*** Text shown Section Begins ***
It has for some time been thought desirable to utilise these
studies in the field of sports training--the theory being that by
applying resistance to the expansion of an athlete's thorax during
the performance of aerobic exercise, his or her inspiratory muscles
will be made to work harder. Repetition of such resisted exercise
on a regular basis will therefore increase the strength and stamina
of the inspiratory muscles, thus enabling the athlete to take in
more air during normal, un-resisted exercise--and thus enhance his
or her performance.
At this point it should be emphasised that the present invention is
concerned with resisting thoracic expansion, rather than
restricting it. That is to say, the training harness of the present
invention allows an athlete to expand his or her thorax to its
normal inflated volume--but any such expansion requires additional
work to be done by the inspiratory muscles against an applied
resistive load.
Previous devices for training the inspiratory muscles have focussed
on providing resistance to the athlete's intake of air via a
mouthpiece incorporating means for inhibiting the flow of air
therethrough, rather than by resisting thoracic expansion. Such
devices have limited applicability to serious sports training, as
they do not enable the athlete to develop his or her inspiratory
muscles whilst carrying out aerobic exercise specific to their
sport, but instead require sessions dedicated to the exercise of
the inspiratory muscles alone. Furthermore, such mouthpiece--based
training devices tend to be rather unappealing to the user, and
also require regular sterilisation.
*** Text shown Section Ends ***
*** Given information Section Begins ***
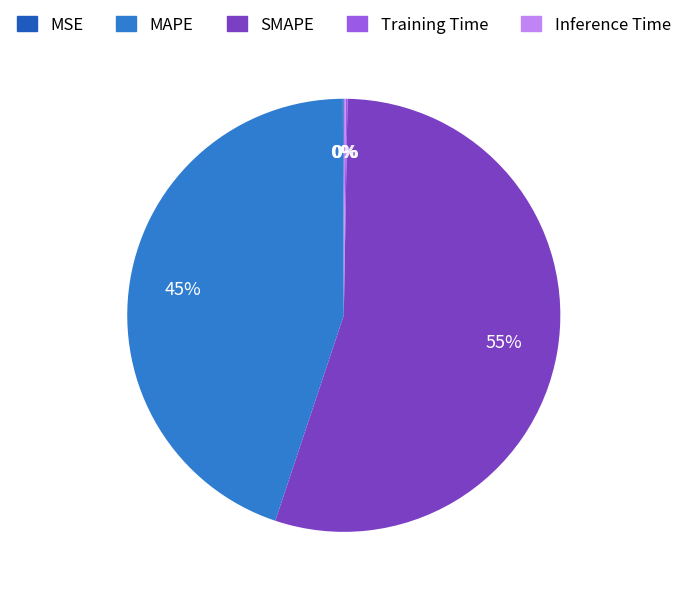

True or false: SMAPE accounts for 55% of the total.

True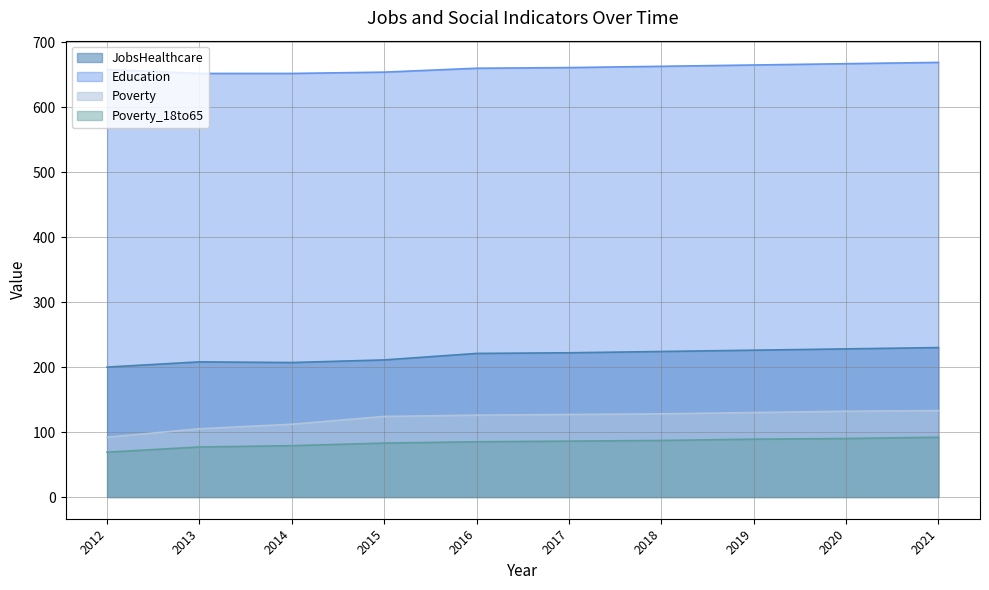

What is the difference between the highest and lowest values at 2017?

575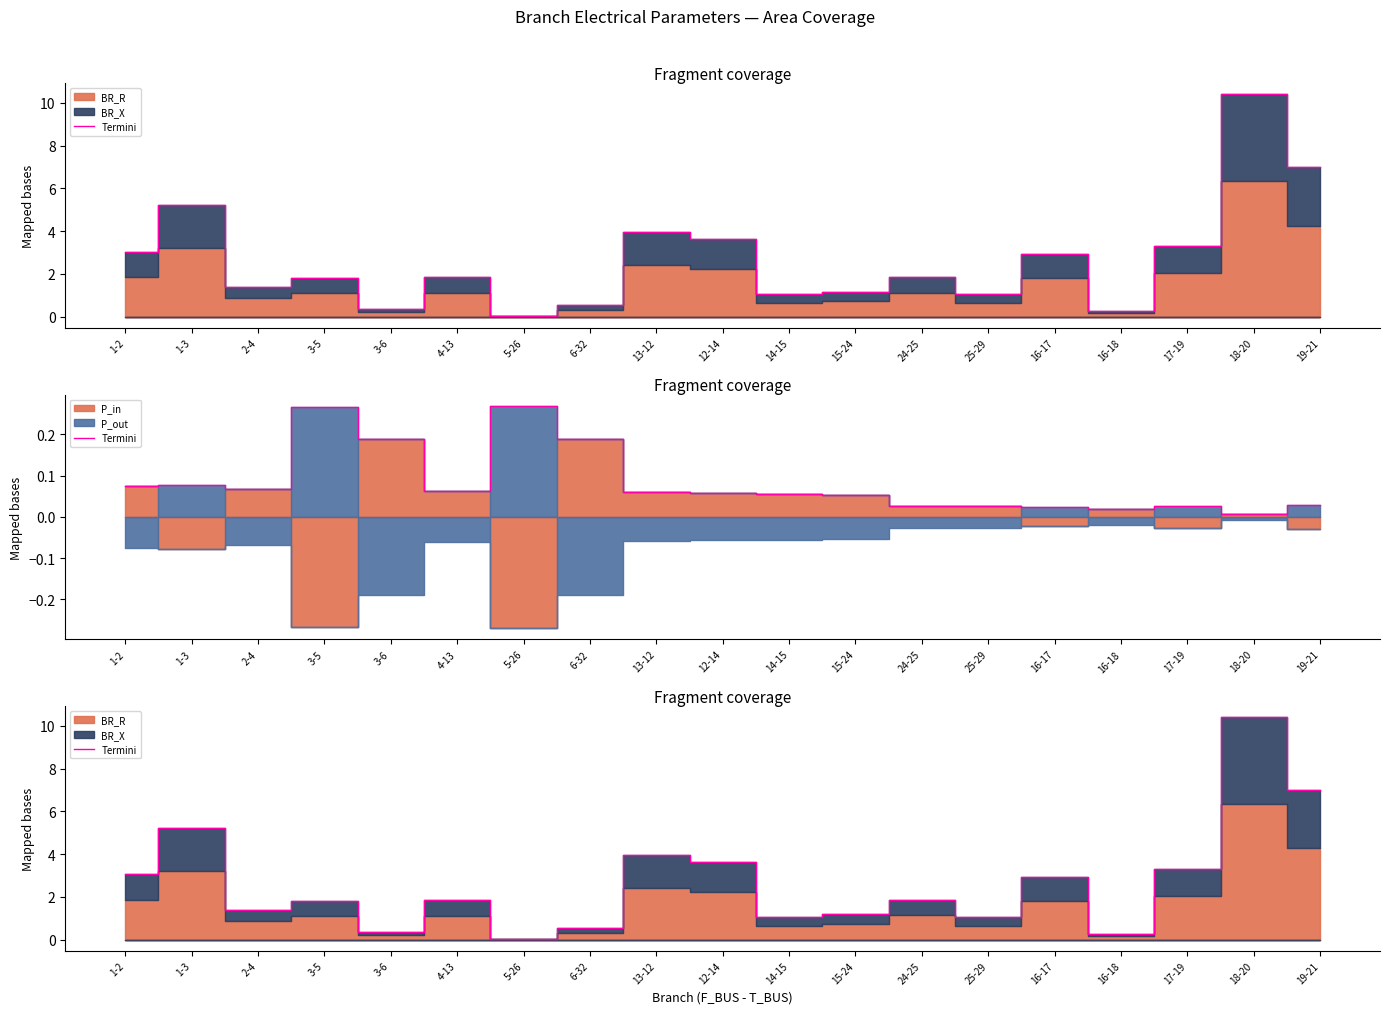

Reading right to left, what are all the values shown in this chart?

7.0	10.4	3.3	0.3	2.9	1.1	1.9	1.2	1.0	3.6	4.0	0.5	0.0	1.8	0.4	1.8	1.4	5.2	3.0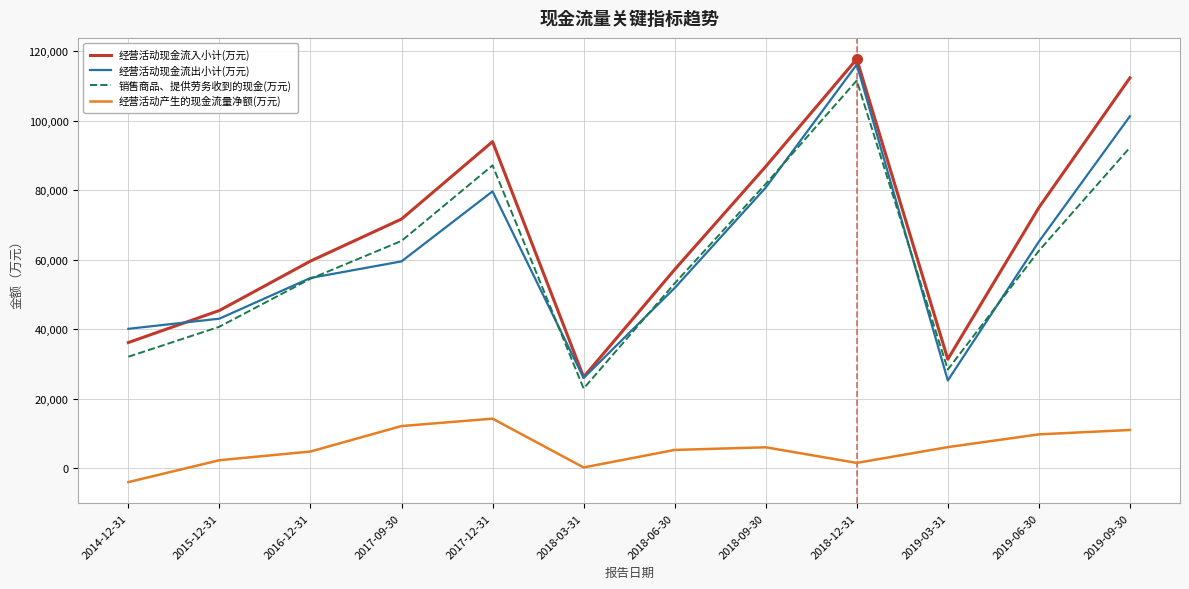

True or false: 经营活动现金流入小计(万元) and 销售商品、提供劳务收到的现金(万元) cross at least once.

False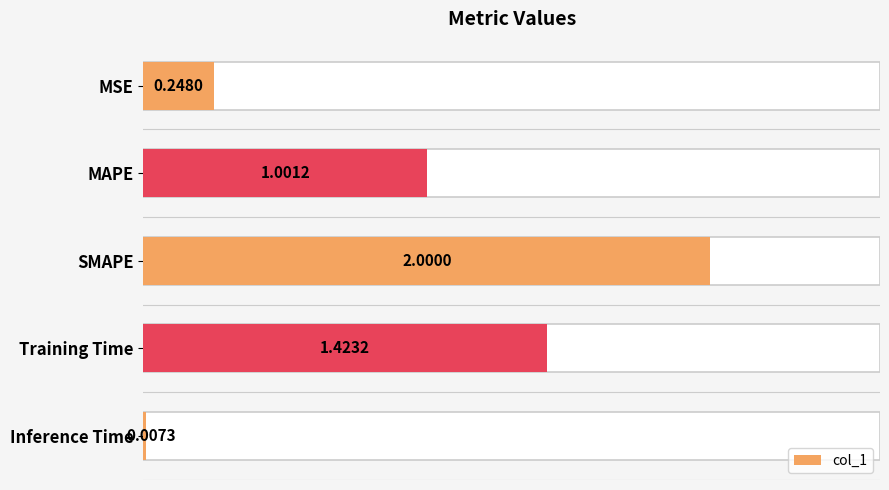

Reading left to right, list all the values displayed in this chart.

0.2	1.0	2.0	1.4	0.0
*** Given information Section Ends ***
*Problem requirements*: In the text on training the breathing muscles, rewrite the paragraph beginning "Previous devices for training" as a short bulleted list that keeps its main facts. This exercise doesn't use the material.

*Answer for the task*:
- Earlier inspiratory muscle trainers resisted air intake through a mouthpiece that restricted airflow, not thoracic expansion.
- They are of limited use in serious sports training because athletes can't build inspiratory muscles during aerobic exercise specific to their sport.
- They instead require sessions devoted only to exercising the inspiratory muscles.
- Users tend to find mouthpiece-based devices unappealing.
- The mouthpieces need regular sterilization.